Светлый фон

– Плевать, – зевнул Альфонсо .– пусть хоть все в этом Эгибетузе подадутся в потаскухи, пропади он пропадом…

На следующее утро Альфонсо быстро и агрессивно, под издевательские усмешки Гнилого Пуза и постоянно натыкаясь глазами на его «противную, ехидно ухмыляющуюся рожу» засобирался в Эгибетуз.

“Посмотреть только одним глазком, ведь ничего страшного не произойдет. Только убедиться, что от чувств осталось одно горькое разочарование своей бывшей любовью" так говорил чувствующий мозг. А умный мозг, усмехаясь, заранее знал, что едва Альфонсо увидит Иссилаиду, как снова бросится к ее ногам, но умный мозг если что и говорил, то его не было слышно.

Укутавшись в плащ из грубой мешковины с ног до головы, Альфонсо шел по базарной площади, вдыхая полной грудью весь спектр ароматов: от гнилой рыбы и обвеса, до запаха грубого воровства, лошадиных “подарков” и немытых тел, пролезть через которые оказалось еще тем приключением.

ОНА была прекрасна , как никогда, она забила в его сердце огромный гвоздь трепетного волнения, болезненно сжала глупый чувственный мозг, размыв в глазах мир, заставив его кружиться. Прикоснуться к ней и умереть от блаженства, вот все, чего страшно желал Альфонсо.

Иссилаида лежала в грязи в обнимку со свиньей и, филосовски игнорирую громкую, толкающуюся вокруг суету, безмятежно спала, соревнуясь по мощности храпа со зверушкой. Как она оказалась в таком положении, Альфонсо мог только догадываться: купив себе ее на ночь, клиенты напоили Иссилаиду, а потом, попользовавшись, по велению пьяного угара, просто выбросили туда, куда выбросили. Либо она куда то шла очень навеселе, и не все, что она задумала, у нее получилось.

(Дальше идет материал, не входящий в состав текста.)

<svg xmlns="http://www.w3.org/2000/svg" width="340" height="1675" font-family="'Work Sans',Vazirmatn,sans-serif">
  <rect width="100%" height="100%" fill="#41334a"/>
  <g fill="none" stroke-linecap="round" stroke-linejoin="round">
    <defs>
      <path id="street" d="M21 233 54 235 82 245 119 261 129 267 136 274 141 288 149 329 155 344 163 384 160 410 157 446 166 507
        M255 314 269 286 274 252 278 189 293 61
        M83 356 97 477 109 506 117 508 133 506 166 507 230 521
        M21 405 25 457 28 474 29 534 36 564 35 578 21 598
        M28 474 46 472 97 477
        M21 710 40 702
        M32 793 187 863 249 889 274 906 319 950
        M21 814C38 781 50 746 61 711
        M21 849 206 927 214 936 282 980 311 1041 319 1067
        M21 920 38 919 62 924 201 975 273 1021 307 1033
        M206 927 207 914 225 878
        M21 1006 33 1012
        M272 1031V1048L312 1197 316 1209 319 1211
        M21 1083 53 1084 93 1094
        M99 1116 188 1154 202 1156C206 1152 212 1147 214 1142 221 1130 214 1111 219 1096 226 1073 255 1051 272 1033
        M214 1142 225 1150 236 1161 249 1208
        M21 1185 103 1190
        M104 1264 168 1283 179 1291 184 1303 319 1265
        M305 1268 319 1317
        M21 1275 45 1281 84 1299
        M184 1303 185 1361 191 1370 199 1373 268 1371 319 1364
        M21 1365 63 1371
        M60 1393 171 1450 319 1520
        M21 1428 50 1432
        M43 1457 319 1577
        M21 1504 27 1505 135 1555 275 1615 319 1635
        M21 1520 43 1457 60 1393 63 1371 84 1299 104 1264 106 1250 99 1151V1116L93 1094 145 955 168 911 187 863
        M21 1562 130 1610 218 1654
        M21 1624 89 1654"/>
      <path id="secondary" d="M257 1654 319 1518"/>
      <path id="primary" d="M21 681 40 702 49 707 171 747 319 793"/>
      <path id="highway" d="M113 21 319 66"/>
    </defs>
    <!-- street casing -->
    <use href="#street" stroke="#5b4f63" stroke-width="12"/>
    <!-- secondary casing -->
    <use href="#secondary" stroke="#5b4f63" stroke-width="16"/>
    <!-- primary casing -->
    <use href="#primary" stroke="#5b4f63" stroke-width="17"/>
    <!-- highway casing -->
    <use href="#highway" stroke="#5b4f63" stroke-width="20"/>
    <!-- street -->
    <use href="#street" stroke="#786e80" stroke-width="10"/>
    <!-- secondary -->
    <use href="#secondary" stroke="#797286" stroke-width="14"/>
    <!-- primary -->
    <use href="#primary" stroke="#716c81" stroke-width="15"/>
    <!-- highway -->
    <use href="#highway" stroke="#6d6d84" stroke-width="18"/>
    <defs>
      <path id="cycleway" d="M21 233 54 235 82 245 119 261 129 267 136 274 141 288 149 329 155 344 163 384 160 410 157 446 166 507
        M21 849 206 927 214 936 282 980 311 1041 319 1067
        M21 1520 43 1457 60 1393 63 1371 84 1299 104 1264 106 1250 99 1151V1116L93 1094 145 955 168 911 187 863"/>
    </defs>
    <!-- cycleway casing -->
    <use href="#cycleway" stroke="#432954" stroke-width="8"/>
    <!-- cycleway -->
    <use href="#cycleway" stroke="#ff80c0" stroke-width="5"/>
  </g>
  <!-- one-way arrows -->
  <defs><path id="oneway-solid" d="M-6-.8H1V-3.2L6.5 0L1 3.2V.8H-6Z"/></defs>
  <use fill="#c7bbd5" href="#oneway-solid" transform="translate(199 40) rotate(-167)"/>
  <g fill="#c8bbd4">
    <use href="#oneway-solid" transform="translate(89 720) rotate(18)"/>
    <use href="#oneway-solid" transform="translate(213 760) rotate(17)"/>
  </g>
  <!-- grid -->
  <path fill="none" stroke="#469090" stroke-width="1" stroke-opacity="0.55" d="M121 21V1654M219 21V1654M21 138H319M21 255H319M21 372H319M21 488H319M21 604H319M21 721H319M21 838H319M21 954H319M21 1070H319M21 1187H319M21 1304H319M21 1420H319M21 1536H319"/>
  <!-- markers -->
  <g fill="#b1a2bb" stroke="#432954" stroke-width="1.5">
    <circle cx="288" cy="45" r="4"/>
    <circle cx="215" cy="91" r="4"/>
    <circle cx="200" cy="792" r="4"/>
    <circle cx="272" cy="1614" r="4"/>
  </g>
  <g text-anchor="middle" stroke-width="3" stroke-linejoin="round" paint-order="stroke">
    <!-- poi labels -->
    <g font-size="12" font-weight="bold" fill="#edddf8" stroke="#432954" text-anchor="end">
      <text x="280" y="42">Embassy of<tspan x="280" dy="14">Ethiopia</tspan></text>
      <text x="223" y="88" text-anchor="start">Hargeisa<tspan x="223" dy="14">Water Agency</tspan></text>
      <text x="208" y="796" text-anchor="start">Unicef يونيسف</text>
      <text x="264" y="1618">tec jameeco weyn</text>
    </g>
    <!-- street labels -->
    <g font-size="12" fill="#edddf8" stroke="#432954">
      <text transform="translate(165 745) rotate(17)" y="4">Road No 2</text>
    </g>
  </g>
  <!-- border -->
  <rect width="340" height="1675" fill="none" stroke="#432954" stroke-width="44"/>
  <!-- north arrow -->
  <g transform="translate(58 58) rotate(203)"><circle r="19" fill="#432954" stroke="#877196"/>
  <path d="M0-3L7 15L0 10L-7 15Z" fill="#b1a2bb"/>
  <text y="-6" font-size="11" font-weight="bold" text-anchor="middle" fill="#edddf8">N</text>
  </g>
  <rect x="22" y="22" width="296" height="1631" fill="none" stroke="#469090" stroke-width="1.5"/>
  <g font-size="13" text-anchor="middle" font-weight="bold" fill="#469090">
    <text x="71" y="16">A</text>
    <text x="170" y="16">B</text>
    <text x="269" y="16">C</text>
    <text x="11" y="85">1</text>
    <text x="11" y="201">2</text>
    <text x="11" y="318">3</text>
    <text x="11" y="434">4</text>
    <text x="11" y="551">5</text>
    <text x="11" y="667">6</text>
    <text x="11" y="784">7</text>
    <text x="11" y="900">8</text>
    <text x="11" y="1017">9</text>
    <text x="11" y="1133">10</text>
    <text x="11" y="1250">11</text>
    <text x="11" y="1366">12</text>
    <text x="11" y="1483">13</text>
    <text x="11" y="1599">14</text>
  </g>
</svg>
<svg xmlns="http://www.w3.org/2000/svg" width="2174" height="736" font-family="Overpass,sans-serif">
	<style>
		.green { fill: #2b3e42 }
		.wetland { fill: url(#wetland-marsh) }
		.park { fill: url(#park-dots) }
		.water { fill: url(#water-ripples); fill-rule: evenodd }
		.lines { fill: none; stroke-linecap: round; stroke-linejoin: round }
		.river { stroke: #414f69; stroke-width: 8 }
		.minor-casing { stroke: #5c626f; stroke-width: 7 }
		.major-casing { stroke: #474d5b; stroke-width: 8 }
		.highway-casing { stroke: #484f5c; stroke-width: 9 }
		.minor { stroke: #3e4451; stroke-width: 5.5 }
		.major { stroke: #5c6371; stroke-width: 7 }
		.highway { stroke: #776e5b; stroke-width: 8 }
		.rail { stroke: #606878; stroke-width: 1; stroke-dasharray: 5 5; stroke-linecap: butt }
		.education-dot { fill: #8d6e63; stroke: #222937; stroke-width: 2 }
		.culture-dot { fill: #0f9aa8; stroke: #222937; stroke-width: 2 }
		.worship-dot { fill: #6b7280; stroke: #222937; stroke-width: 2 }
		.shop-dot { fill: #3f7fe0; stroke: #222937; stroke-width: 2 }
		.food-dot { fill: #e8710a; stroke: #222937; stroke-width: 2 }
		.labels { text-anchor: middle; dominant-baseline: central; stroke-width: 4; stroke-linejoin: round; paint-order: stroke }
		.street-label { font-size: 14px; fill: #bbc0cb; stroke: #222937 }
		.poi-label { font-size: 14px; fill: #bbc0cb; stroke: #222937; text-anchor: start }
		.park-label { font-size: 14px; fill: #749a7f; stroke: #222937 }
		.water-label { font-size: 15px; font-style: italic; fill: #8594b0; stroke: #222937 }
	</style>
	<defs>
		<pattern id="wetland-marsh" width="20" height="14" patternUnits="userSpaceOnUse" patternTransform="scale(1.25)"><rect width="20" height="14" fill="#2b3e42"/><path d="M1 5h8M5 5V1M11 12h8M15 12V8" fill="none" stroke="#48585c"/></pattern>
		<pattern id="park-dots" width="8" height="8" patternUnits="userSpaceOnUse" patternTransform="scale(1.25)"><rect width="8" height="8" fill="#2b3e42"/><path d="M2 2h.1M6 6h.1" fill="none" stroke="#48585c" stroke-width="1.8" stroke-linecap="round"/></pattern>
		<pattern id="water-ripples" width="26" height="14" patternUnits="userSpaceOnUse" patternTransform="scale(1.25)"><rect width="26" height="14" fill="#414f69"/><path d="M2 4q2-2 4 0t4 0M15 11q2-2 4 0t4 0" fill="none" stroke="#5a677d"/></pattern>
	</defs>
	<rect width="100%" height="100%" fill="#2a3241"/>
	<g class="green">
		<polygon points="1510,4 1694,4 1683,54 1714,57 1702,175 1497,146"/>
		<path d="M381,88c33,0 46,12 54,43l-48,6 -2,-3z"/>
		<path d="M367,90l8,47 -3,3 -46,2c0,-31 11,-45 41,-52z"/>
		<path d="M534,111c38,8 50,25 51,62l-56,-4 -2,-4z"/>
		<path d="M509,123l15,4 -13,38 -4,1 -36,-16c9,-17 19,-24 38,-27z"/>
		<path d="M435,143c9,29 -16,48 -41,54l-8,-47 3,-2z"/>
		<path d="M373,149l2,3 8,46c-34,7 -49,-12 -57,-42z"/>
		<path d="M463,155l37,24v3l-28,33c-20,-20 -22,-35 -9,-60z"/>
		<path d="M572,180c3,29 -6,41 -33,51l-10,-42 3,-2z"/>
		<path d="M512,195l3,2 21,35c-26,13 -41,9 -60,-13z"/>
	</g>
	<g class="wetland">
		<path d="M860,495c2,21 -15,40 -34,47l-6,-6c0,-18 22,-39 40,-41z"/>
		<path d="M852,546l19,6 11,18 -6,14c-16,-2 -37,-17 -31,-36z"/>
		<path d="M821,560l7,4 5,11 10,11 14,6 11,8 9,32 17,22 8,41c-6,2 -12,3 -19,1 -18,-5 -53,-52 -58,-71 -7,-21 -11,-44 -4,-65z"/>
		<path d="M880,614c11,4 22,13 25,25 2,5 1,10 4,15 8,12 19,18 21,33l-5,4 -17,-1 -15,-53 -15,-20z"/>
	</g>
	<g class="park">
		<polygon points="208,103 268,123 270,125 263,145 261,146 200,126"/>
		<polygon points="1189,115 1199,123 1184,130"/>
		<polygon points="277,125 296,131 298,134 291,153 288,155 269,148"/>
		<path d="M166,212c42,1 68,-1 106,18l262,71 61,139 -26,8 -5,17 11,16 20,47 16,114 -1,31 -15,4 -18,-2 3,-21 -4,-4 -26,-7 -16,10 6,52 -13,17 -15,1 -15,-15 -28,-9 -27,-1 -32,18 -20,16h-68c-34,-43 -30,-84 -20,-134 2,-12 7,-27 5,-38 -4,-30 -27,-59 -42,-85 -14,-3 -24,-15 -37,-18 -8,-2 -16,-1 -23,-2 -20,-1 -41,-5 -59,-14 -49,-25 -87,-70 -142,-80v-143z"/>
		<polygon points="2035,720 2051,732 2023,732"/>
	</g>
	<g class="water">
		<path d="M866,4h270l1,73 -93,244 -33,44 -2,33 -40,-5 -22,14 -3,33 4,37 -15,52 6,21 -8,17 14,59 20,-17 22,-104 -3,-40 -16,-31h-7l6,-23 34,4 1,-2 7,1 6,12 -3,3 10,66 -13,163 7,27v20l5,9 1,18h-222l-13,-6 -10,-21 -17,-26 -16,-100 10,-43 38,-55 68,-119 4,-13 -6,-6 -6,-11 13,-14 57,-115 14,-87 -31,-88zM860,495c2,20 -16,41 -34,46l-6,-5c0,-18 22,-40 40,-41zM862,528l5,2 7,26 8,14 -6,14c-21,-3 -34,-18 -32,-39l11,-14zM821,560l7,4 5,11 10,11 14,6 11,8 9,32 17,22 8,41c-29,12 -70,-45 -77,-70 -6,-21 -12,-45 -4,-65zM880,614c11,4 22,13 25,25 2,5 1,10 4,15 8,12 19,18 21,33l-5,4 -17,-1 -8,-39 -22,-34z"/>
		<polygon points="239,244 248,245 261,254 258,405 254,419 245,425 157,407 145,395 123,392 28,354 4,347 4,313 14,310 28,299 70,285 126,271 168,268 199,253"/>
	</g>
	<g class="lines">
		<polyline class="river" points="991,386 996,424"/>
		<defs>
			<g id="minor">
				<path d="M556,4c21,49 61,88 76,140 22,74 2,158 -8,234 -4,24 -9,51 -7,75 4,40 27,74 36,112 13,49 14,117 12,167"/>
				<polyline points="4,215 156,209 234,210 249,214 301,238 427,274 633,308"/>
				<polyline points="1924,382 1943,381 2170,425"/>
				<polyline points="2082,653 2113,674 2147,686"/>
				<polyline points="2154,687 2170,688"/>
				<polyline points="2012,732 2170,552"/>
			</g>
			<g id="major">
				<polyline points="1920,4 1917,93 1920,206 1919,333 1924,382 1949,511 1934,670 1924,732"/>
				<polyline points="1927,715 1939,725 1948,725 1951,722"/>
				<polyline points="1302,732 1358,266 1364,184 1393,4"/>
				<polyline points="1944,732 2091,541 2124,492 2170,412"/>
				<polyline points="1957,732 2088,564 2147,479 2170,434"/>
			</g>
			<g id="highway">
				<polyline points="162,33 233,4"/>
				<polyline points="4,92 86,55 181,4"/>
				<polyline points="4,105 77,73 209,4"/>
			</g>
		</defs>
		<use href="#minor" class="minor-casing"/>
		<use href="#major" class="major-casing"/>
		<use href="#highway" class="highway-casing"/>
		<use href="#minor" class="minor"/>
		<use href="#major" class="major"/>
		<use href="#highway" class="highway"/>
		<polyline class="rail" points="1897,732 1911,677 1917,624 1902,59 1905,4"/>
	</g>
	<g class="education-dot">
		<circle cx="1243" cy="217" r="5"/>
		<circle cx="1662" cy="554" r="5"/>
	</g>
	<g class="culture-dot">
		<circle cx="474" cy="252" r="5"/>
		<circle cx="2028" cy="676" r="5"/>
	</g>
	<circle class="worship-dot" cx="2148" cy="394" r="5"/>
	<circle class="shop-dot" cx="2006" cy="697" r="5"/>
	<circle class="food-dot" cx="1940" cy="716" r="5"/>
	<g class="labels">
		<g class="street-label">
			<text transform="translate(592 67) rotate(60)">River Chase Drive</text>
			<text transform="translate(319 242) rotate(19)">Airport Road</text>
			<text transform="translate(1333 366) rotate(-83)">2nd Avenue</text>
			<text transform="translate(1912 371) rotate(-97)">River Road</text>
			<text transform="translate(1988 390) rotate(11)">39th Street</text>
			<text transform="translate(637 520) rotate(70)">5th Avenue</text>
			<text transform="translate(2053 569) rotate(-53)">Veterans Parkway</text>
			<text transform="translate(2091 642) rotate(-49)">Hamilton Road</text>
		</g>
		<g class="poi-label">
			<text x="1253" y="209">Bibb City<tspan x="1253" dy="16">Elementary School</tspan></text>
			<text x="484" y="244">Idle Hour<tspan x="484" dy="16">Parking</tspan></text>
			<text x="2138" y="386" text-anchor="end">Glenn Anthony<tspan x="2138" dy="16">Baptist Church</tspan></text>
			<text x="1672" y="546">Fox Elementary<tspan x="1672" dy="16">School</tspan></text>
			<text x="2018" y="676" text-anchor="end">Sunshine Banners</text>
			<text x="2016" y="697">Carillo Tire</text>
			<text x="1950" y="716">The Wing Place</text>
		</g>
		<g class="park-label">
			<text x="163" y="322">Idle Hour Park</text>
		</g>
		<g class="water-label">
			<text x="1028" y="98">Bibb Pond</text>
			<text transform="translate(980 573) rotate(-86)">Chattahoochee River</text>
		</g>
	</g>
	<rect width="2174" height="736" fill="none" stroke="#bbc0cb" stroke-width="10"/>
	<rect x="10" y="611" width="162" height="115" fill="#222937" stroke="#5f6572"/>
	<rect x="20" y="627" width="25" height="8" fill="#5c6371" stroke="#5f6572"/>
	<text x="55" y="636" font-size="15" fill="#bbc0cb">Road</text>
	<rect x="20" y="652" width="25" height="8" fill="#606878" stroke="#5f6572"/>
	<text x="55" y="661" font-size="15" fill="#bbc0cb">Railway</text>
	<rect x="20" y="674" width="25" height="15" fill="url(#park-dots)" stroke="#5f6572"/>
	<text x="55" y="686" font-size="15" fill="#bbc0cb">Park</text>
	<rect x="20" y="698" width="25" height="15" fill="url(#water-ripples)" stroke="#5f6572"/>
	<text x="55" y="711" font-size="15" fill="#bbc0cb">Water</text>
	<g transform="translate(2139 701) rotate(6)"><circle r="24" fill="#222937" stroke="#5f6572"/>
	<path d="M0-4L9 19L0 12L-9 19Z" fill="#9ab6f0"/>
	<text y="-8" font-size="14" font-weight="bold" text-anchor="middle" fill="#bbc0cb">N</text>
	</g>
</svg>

–Бедная моя девочка, – молча страдал Альфонсо. Попав в руки гнусных ублюдков, она молила о помощи всем своим грязным и оборванным видом, даже складки жира уменьшились в количестве (или так кажется?) от жестокой несправедливости жизни, схватившей ее своими щупальцами.

К Иссилаиде подошли двое мужиков: бородатые, в грязных и порванных рубахах, с испитыми, рябыми лицами и красными глазами, не достойные дышать с богиней даже одним воздухом, грубо начали ее пинать, пытаясь разбудить (о, наивные, ее трезвую то не добудишься). Этого Альфонсо не выдержал:

–Уберите от нее свои грязные грабли, пока я их не повыдергивал, убогие ублюдки! – зарычала кипящая в нем злость, опрометчиво не учитывая ни их число, ни большие фигуры.

Двое “убогих” тупо и недоуменно замерли на месте, словно не доверяя слуху, потом посмотрели на Альфонсо, сжали кулаки.

–Что ты протявкал, монашка? – спросил один, и оба двинулись на Альфонсо явно не с дружественными намерениями.